Other accounts state Dillinger ignored a command to surrender, whipped
out his gun, then headed for the alley. Agents already had the alley
closed off, but Dillinger was determined to shoot it out.
Three men fired the fatal shots: Clarence Hurt fired twice, Charles Winstead fired three times, and Herman Hollis fired once. Dillinger was hit from behind and he fell face first to the ground. Two female bystanders took slight flesh wounds in the legs and buttocks from flying bullet and brick fragments. Dillinger was struck three (or four, according to some historians) times, with two bullets entering the chest; one of them nicked his heart, and the fatal shot - which entered Dillinger through the back of his neck, severed his spinal cord and tore through his brain before exiting out the front of his head just under his right eye. Although three agents shot Dillinger, Winstead was believed to have fired the fatal shot, and he received a personal letter of commendation from Director Hoover. An ambulance was summoned, though it was clear Dillinger had quickly died from his gunshot wounds. At 10:50 p.m. on July 22, 1934, Dillinger was pronounced dead at Alexian Brothers Hospital. According to the investigators, Dillinger died without saying a word. There were also reports of people dipping their handkerchiefs and skirts into the blood pool that had formed as Dillinger lay in the alley in order to secure keepsakes of the entire affair. Dillinger's body was displayed to the public at the Cook County morgue after his death.
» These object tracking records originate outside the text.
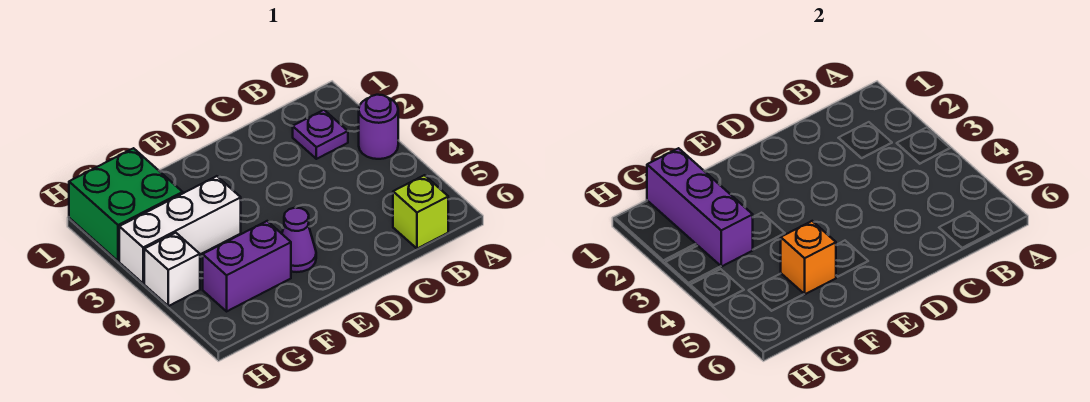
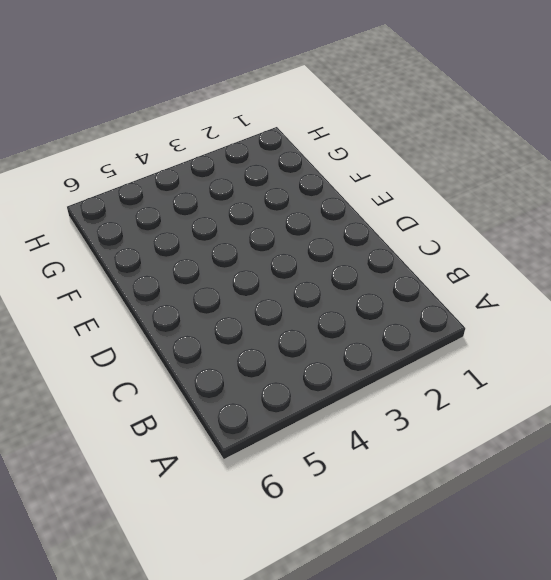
none -> purple round brick A3 level 1
none -> purple plate B2 level 1

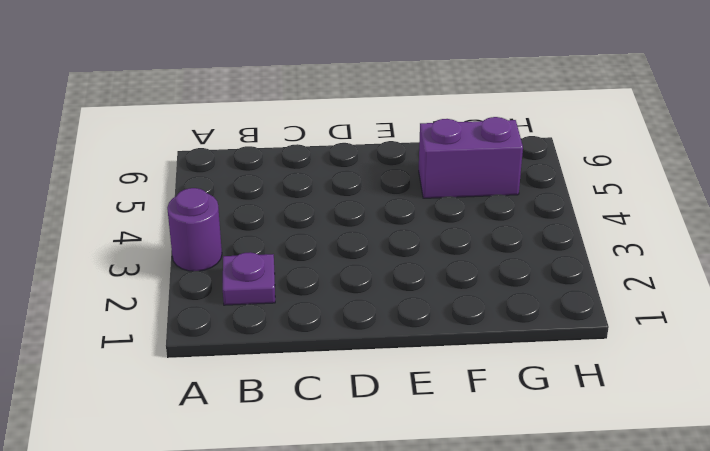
none -> lime brick B6 level 1
none -> purple cone E5 level 1

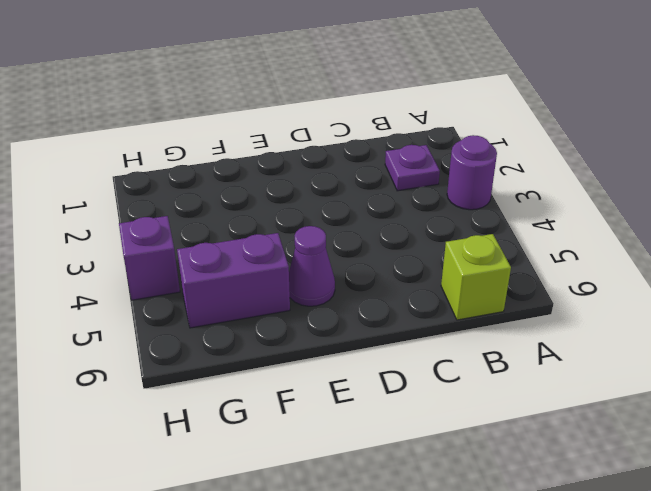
purple brick H4 level 1 -> white brick H4 level 1
none -> white brick F3:H3 level 1
none -> green brick G1:H2 level 1

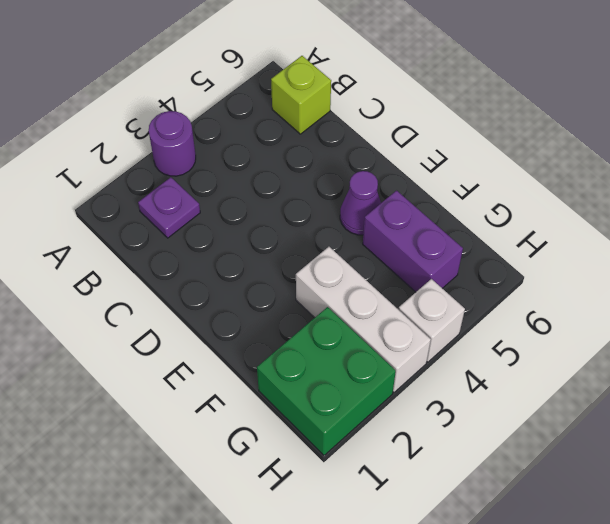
none -> orange brick F5 level 2
none -> purple brick G1:G3 level 2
Dillinger was buried at Crown Hill Cemetery in Indianapolis. His gravestone has had to be replaced several times because of vandalism by people chipping off pieces as souvenirs.
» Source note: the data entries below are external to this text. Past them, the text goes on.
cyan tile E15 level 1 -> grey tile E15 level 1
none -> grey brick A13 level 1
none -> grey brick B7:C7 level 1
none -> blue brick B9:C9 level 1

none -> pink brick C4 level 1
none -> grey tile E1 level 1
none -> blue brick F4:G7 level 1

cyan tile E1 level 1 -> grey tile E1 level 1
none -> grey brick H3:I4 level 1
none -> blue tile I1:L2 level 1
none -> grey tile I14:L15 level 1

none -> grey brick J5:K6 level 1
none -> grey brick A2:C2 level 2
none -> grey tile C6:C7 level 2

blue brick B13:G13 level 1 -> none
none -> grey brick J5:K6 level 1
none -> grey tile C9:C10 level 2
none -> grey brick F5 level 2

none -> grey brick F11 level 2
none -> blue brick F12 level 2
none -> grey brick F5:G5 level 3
In The Dillinger Dossier, author Jay Robert Nash
maintains that Dillinger escaped death at the Biograph Theater simply
by not being there. In his stead was a "Jimmy Lawrence", a local Chicago
petty criminal whose appearance was similar to Dillinger's. Nash uses
evidence to show that Chicago Police officer Martin Zarkovich was
instrumental in this plot. Nash theorizes that the plot unraveled when
the body was found to have fingerprints that didn't match Dillinger's
(the fingerprint card was missing from the Cook County Morgue for over
three decades), it was too tall, the eye color was wrong, and it
possessed a rheumatic heart. The F.B.I., a relatively new agency whose
agents were only recently permitted to carry guns or make arrests, would
have fallen under heavy scrutiny, this being the third innocent man
killed in pursuit of Dillinger, and would have gone to great lengths to
ensure a cover up.
In shooting the Dillinger stand-in, F.B.I. agents were stationed on the roof of the theater and fired downward, causing the open cuts on the face which were described through the media as "scars resulting from inept plastic surgery". The first words from Dillinger's father upon identifying the body were, "that's not my boy." The body was buried under five feet of concrete and steel, making exhumation less likely. Nash produced fingerprints and photos of Dillinger as he would appear in 1960 that were allegedly sent to Melvin Purvis just prior to his 1960 alleged suicide (more probably an accident). Nash alleged Dillinger was living and working in California as a machinist, under what would have been an early form of the witness protection program.